Gregor Assfalg von der Burg Giebichenstein Kunsthochschule Halle mit seiner Arbeit "Game Poster. Wie sich Poster in interaktive Games verwandeln lassen". 
Eleonore Brive von der Hochschule Pforzheim mit ihrer Arbeit "Next Fashion". 
Julia Dankmer von der Muthesius Kunsthochschule Kiel mit ihrer Arbeit "Pi - Das Kinderurinal". 
Mariia Fitkulova von der Hochschule Hannover mit ihrer Arbeit "Brave like the Ukraine". 
Norman Gantner von der Hochschule Pforzheim mit seiner Arbeit "In Control - Wildfire Combating". 
Friedrich Gerlach und Julia Huhnholz von der Bauhaus-Universität Weimar mit ihrer Arbeit "The Essence of Biocement". 
Lorenz Grohmann von der Hochschule Düsseldorf Peter Behrens School of Arts mit seiner Arbeit "Die Stadt als Entwurf". 
Julian Marticke von der Köln International School of Design mit seiner Arbeit "Gruv. Gestaltung und Produktion eines inklusiven Spiels". 
Maike Menrath von der Fachhochschule Aachen mit ihrer Arbeit "Ilse. Ein Verkaufspunkt für ländliche Gebiete". 

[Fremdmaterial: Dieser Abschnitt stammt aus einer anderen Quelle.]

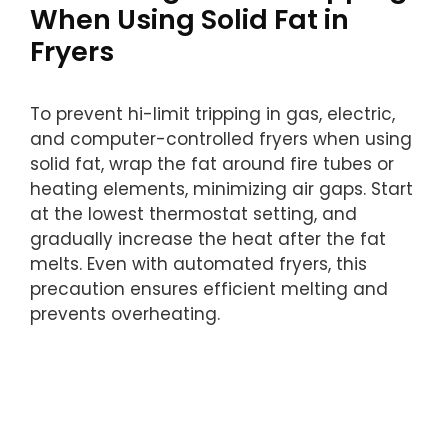
When Using Solid Fat in
Fryers
To prevent hi-limit tripping in gas, electric,
and computer-controlled fryers when using
solid fat, wrap the fat around fire tubes or
heating elements, minimizing air gaps. Start
at the lowest thermostat setting, and
gradually increase the heat after the fat
melts. Even with automated fryers, this
precaution ensures efficient melting and
prevents overheating.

Laura Reitze von der Hochschule RheinMain mit ihrer Arbeit "Science to touch. Visualisiererung zwischen Emotionen und der kardiovaksulären Realtivität". 
Elmar Sander von der Ecosign / Akedmie für Gestaltung mit seiner Arbeit "Verhätlnismäßig schön". 
Deniz-Can Sayim von der Akademie Mode & Design mit seiner Arbeit "Alman Kanacken". 
Robert Stelljes von der Muthesius Kunsthochschule Kiel mit seiner Arbeit "Der Einfluss von Design auf öffentliche Hygiene". 
Christina Timmann von der Hochschule für Gestaltung Offenbach mit ihrer Arbeit "epic". 
Lukas Uhlitz von der Fachhochschule Potsdam mit seiner Arbeit "Das lebendige Design". 
Yasemin Walter von der Fachhochschule Potsdam mit ihrer Arbeit "Das Gegenteil von glatt. Die Entwicklung einer sensorischen Oberfläche". 
Tamara Zgraggen von der Köln International School of Design mit ihrer Arbeit "Fuck it".